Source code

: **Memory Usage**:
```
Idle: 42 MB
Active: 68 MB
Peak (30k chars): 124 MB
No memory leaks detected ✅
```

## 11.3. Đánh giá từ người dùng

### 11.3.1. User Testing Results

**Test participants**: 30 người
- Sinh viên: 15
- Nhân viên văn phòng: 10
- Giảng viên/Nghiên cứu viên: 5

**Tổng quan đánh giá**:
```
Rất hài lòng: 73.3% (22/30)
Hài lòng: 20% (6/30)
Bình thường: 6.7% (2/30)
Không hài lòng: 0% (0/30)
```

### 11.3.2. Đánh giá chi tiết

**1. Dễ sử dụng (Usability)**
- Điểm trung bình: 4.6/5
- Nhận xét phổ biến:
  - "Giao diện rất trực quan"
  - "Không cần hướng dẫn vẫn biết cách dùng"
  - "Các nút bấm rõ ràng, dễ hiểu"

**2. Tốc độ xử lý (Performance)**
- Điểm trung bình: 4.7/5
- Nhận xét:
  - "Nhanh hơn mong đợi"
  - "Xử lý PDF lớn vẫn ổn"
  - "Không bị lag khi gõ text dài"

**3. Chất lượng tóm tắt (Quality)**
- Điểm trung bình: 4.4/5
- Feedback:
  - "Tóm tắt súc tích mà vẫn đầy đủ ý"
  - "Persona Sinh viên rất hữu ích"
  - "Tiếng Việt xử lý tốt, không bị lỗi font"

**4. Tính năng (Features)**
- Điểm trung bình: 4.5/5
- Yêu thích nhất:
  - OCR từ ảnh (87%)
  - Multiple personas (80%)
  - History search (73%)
───
→ **To do**
Please copy out each entry exactly as it appears above.

→ **Exercise output**
Source code

: **Memory Usage**:
```
Idle: 42 MB
Active: 68 MB
Peak (30k chars): 124 MB
No memory leaks detected ✅
```

## 11.3. Đánh giá từ người dùng

### 11.3.1. User Testing Results

**Test participants**: 30 người
- Sinh viên: 15
- Nhân viên văn phòng: 10
- Giảng viên/Nghiên cứu viên: 5

**Tổng quan đánh giá**:
```
Rất hài lòng: 73.3% (22/30)
Hài lòng: 20% (6/30)
Bình thường: 6.7% (2/30)
Không hài lòng: 0% (0/30)
```

### 11.3.2. Đánh giá chi tiết

**1. Dễ sử dụng (Usability)**
- Điểm trung bình: 4.6/5
- Nhận xét phổ biến:
  - "Giao diện rất trực quan"
  - "Không cần hướng dẫn vẫn biết cách dùng"
  - "Các nút bấm rõ ràng, dễ hiểu"

**2. Tốc độ xử lý (Performance)**
- Điểm trung bình: 4.7/5
- Nhận xét:
  - "Nhanh hơn mong đợi"
  - "Xử lý PDF lớn vẫn ổn"
  - "Không bị lag khi gõ text dài"

**3. Chất lượng tóm tắt (Quality)**
- Điểm trung bình: 4.4/5
- Feedback:
  - "Tóm tắt súc tích mà vẫn đầy đủ ý"
  - "Persona Sinh viên rất hữu ích"
  - "Tiếng Việt xử lý tốt, không bị lỗi font"

**4. Tính năng (Features)**
- Điểm trung bình: 4.5/5
- Yêu thích nhất:
  - OCR từ ảnh (87%)
  - Multiple personas (80%)
  - History search (73%)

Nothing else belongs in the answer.